Significantly Improve Security While Using Your GMail Account
Aug 26th, 2008 by MrGroove
Google recently made a change on GMail which allows users to enable SSL encryption (also known as https) for the entire site / application where previously SSL was only used on the login page <insert applause sound here>.
Being that I’ve been using GMAIL recently for more than just transitory throw away email (I know… I know…) I’m very happy Google decided to further protect it’s customers by adding SSL to the entire site!
Let’s Quickly get to the How-To Enable SSL for All Pages inside GMail:
1) Login to GMail and Click Settings
2) Scroll to the bottom and Click the Bullet Always use https and Click Save Settings
3) Refresh your Browser (usually just by pressing F5) and TADAA!!! HTTPS is enabled for all GMAIL Pages!
Some of you might be asking “What’s the big deal? Why the excitement? Sure, encryption in transit is a good thing but, the likelihood that someone is sniffing / capturing my traffic between my browser and the GMail server is probably between 1-5% at best (and 50%-75% if you have a bored IT guy at work…)”. And ya know what, if that’s what worried me, I’d agree; don’t waste the time. BUT, that’s not the scenario I’m concerned about.

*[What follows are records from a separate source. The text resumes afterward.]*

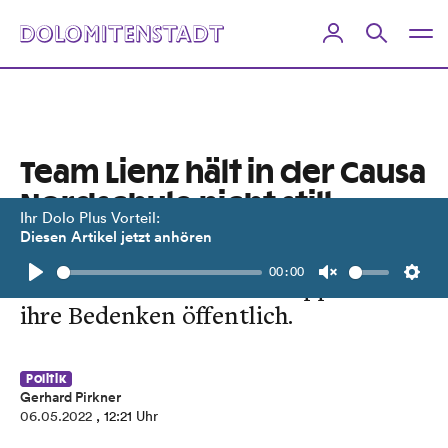
Team Lienz hält in der Causa
Nordschule nicht still
Ihr Dolo Plus Vorteil:
Diesen Artikel jetzt anhören
Trotz Vertraulichkeit im
00:00
Gemeinderat macht die Opposition
Play
Unmute
Setti
ihre Bedenken öffentlich.
Politik
Gerhard Pirkner
06.05.2022
, 12:21 Uhr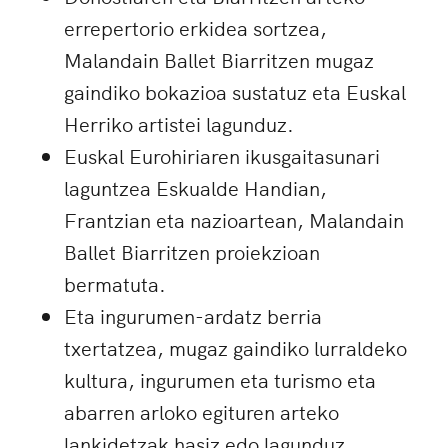
errepertorio erkidea sortzea,
Malandain Ballet Biarritzen mugaz
gaindiko bokazioa sustatuz eta Euskal
Herriko artistei lagunduz.
Euskal Eurohiriaren ikusgaitasunari
laguntzea Eskualde Handian,
Frantzian eta nazioartean, Malandain
Ballet Biarritzen proiekzioan
bermatuta.
Eta ingurumen-ardatz berria
txertatzea, mugaz gaindiko lurraldeko
kultura, ingurumen eta turismo eta
abarren arloko egituren arteko
lankidetzak hasiz edo lagunduz.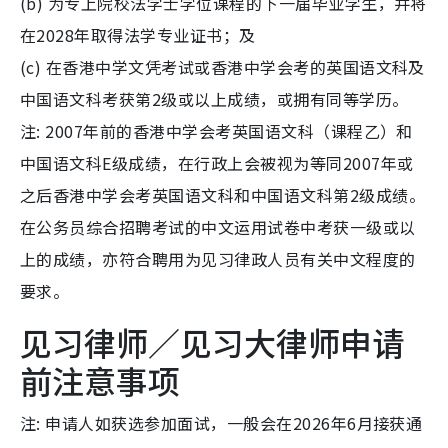
(b) 为专上院校法学士学位课程的下一届毕业学生，并将
在2028年取得法学专业证书；及
(c) 在香港中学文凭考试或香港中学会考的英国语文科及
中国语文科考获第2级或以上成绩，或拥有同等学历。
注: 2007年前的香港中学会考英国语文科（课程乙）和
中国语文科E级成绩，在行政上会被视为等同2007年或
之后香港中学会考英国语文科和中国语文科第2级成绩。
在公务员综合招聘考试的中文运用试卷中考获一级或以
上的成绩，亦符合聘用为见习律政人员有关中文程度的
要求。
见习律师／见习大律师申请
前注意事项
注: 申请人如获选参加面试，一般会在2026年6月接获通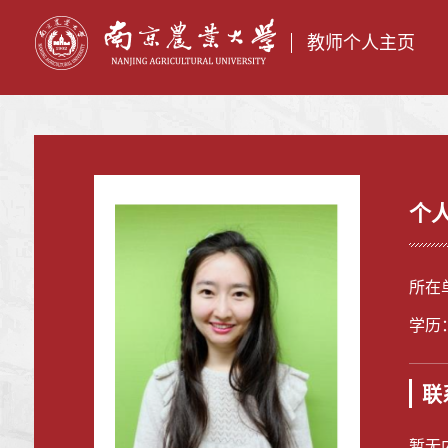
教师个人主页
个
所在
学历
联
暂无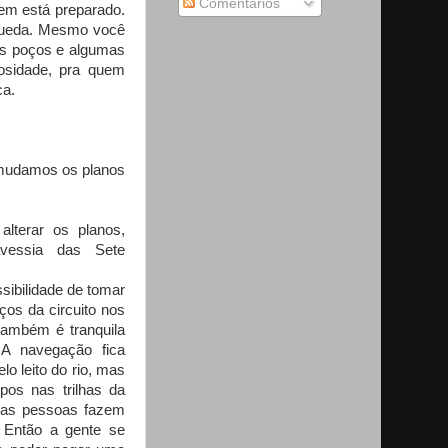
Comentários
uem está preparado.
 queda. Mesmo você
uns poços e algumas
osidade, pra quem
ca.
.
s mudamos os planos
lterar os planos,
avessia das Sete
ssibilidade de tomar
s da circuito nos
 também é tranquila
 A navegação fica
elo leito do rio, mas
upos nas trilhas da
das pessoas fazem
. Então a gente se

You see, one of the great things about GMail (or any online service for that matter) is its ability to be accessed from any computer, anywhere in the world including:
- Work
- Home
- Mobile Device (iPhone etc..)
- Friend / Relative / Girl Friends
- Kiosk Terminals (see where I’m going with this?)
And that’s actually where the danger lies. You see, almost all Website pages you access (including your GMail, Hotmail and Yahoo Mail accounts) are cached by your Web browser and stored on the computers (or Kiosks)local hard drive. The only exception to this rule of course is SSL protected pages!!! You see, the default behavior for almost all Internet Browsers (out of the box) is to NOT cache SSL pages (aka https pages). That’s why I’m making such a big deal about Google enabling SSL protection for ALL pages on GMail.
Example – A few years back when I worked for a corporation as a computer forensics specialist, some of the most useful data I would gather would be from the users Cached Internet Folders. It’s amazing what you ALWAYS find in there. Included in the findings was ALWAYS the users emails from their Hotmail or Yahoo Mail accounts. I know… eek!
So, do you get it? Go now and enable SSL ASAP if your a GMAIL user. Trust me, the last thing you want is your personal email sitting on an airport terminal kiosk left for anyone to read and exploit!
As of 8/26/08 (Bad news for Yahoo and Hotmail Users)
- GMail.com - SSL / https encryption supported for all pages including Login and Email Reading/Authoring
- mail.Yahoo.com – SSL / https forced during login however SSL is not supported for any other page
- Hotmail.com / mail.Live.com – SSL / https is not supported for ANY pages (not even login….)
Questions? Comments? Would love to hear from you!
Tags: security, encryption, ssl, hotmail, gmail, yahoo-mail, privacy
Thanks! I just updated my gmail account. I just love the site. Your articles are not just howto articles but they also contain a lot of great info! I learn something interesting with every article.
I wish you wrote a new article every day
Thanks Liz. I appreciate all the positive feedback for the site. My goal is to have to release a quality post every day (I have no shortage of things to write about, I have about 30 Articles/Tutorials all 50% written!!!) but the day just slips by so quickly and my day job is getting busier and busier!
Again, I appreciate the kind words and I’ll try to shore-up the time between articles!
-MrGroove
good read. no idea why all the sites don’t enable ssl
Thanks groovydude I definitely just learned something.
@talis99 - I agree! Why doesn’t google just set this on by default!!?! I’d just still leave the option to turn it off for those home user performance nerds.